# [Instruction]
In your copy, leave out the pictures and reproduce the listing below exactly.

# [Records supplied]
_ _ _ _ _ _ _

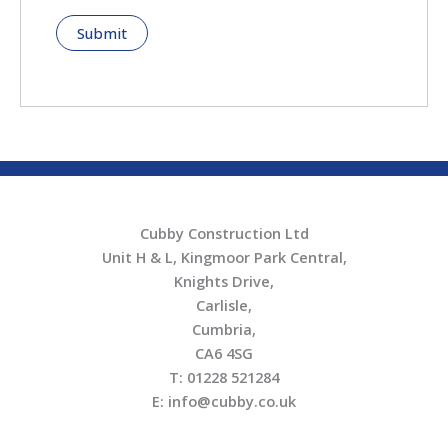
Cubby Construction Ltd
Unit H & L, Kingmoor Park Central,
Knights Drive,
Carlisle,
Cumbria,
CA6 4SG
T: 01228 521284
E: info@cubby.co.uk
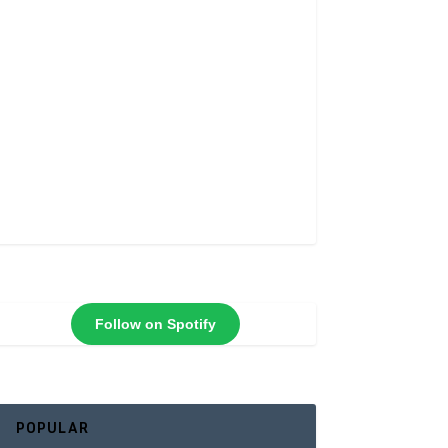
Follow on Spotify
POPULAR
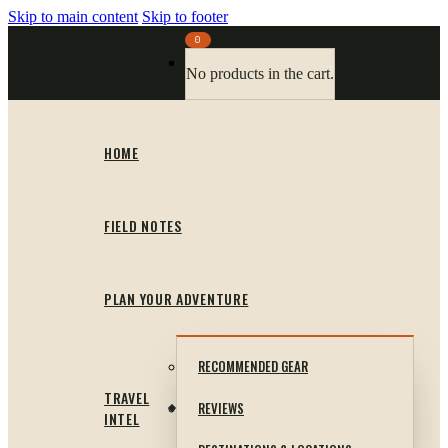
Skip to main content
Skip to footer
0
No products in the cart.
HOME
FIELD NOTES
PLAN YOUR ADVENTURE
RECOMMENDED GEAR
TRAVEL
REVIEWS
INTEL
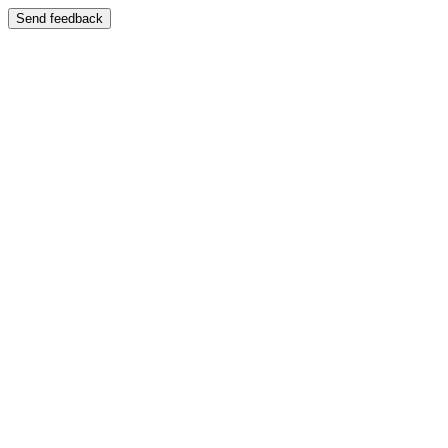
Send feedback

_ _ _ _ _ _ _

# [Output below]
Cubby Construction Ltd
Unit H & L, Kingmoor Park Central,
Knights Drive,
Carlisle,
Cumbria,
CA6 4SG
T: 01228 521284
E: info@cubby.co.uk
Follow on Spotify
POPULAR
Skip to main content
Skip to footer
0
No products in the cart.
HOME
FIELD NOTES
PLAN YOUR ADVENTURE
RECOMMENDED GEAR
TRAVEL
REVIEWS
INTEL
Send feedback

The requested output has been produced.